:: Passage to read

UNITED STATES DISTRICT COURT NORTHERN DISTRICT OF ILLINOIS EASTERN DIVISION
Jan 14, 2019
No. 18 C 3401 (N.D. Ill. Jan. 14, 2019)

Opinion

No. 18 C 3401

01-14-2019

ANNIE JOHNSON and MARK JOHNSON, Plaintiffs, v. NATIONAL ASSET ADVISORS, LLC, and HARBOUR PORTFOLIO VII, LP, Defendants.


OPINION AND ORDER

Plaintiffs Annie and Mark Johnson agreed to make repairs to a property in exchange for Defendants National Asset Advisors, LLC ("NAA") and Harbour Portfolio VII, LP's ("Harbour") promise to pay the property taxes until the Johnsons brought the property to code and purchased it from Defendants. Defendants did not pay the property taxes, which eventually resulted in the Johnsons' eviction from the property. The Johnsons bring this suit against Defendants, claiming breach of contract, fraudulent misrepresentation, and violation of the Illinois Consumer Fraud and Deceptive Business Practices Act ("ICFA"), 815 Ill. Comp. Stat. 505/1 et seq. Defendants move to dismiss the Johnsons' complaint. Because the complaint reveals that the Johnsons' claims accrued at the latest in August 2012, the five-year statute of limitations applicable to breach of oral contract and fraud claims and the three-year statute of limitations applicable to ICFA claims bar the Johnsons' claims, which they filed in May 2018.

::::
:: Excerpted data

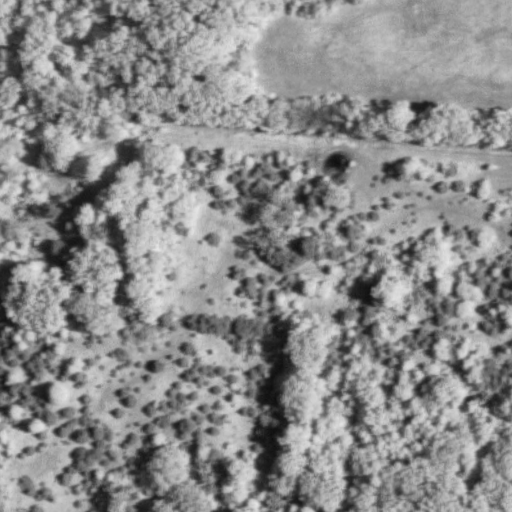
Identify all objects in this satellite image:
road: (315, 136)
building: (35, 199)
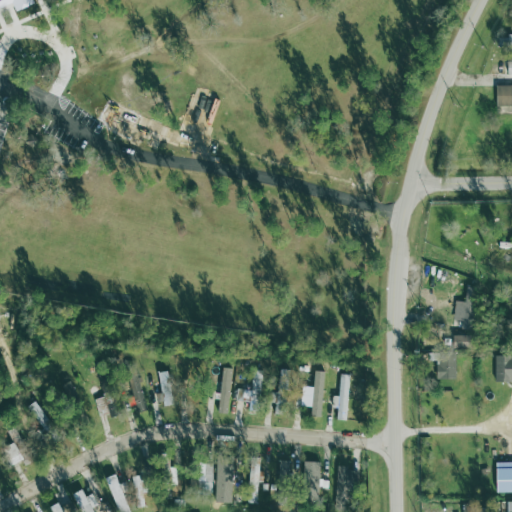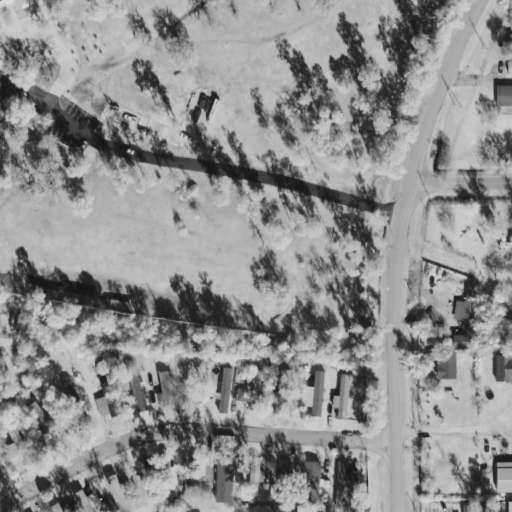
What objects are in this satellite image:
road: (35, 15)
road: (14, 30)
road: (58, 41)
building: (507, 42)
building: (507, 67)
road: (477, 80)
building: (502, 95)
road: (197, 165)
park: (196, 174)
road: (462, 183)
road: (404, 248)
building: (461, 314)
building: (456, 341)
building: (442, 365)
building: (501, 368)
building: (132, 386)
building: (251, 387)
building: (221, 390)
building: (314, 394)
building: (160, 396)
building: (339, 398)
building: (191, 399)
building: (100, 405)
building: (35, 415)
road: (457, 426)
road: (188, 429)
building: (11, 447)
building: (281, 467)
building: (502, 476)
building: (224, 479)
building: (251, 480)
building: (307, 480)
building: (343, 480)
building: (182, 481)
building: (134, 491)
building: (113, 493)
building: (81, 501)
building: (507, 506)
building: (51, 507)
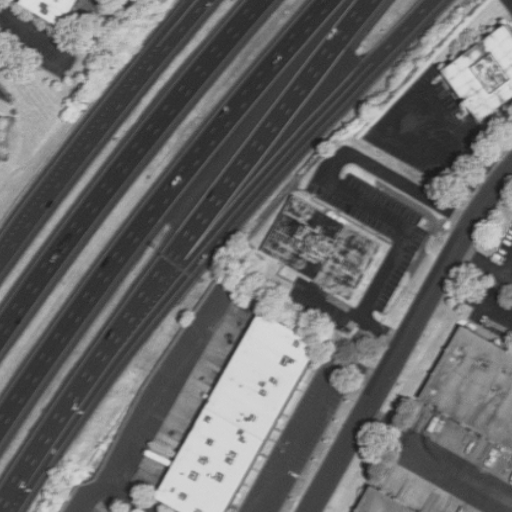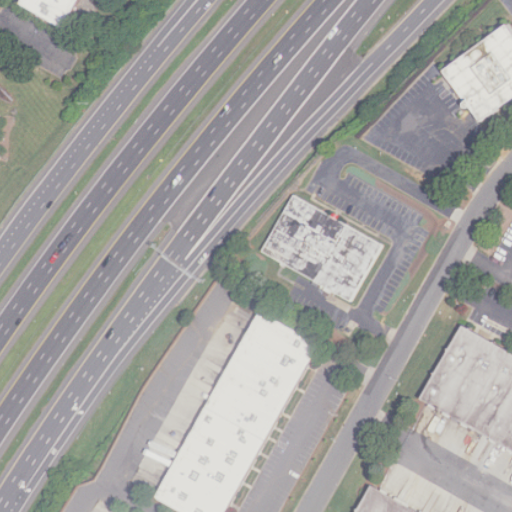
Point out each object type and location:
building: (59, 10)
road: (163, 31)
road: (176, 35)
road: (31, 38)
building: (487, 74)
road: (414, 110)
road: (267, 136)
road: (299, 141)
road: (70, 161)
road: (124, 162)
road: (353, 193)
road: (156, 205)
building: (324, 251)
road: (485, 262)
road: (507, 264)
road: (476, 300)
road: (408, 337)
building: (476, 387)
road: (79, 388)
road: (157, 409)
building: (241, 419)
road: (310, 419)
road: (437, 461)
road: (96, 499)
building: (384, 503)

::::

- _Required tasks_
**A.** In the court opinion, when did the Johnsons file their claims?
**B.** For each statement, say whether it agrees with the court opinion and quote the words that settle it: (i) The defendants promised to pay the property taxes. (ii) ICFA claims have a five-year statute of limitations. (iii) The Johnsons were evicted from the property.
You won't need the rows.

- _Answer list_
**A.** May 2018.

**B.**
(i) Yes: "promise to pay the property taxes"
(ii) No: "the three-year statute of limitations applicable to ICFA claims"
(iii) Yes: "eventually resulted in the Johnsons' eviction from the property"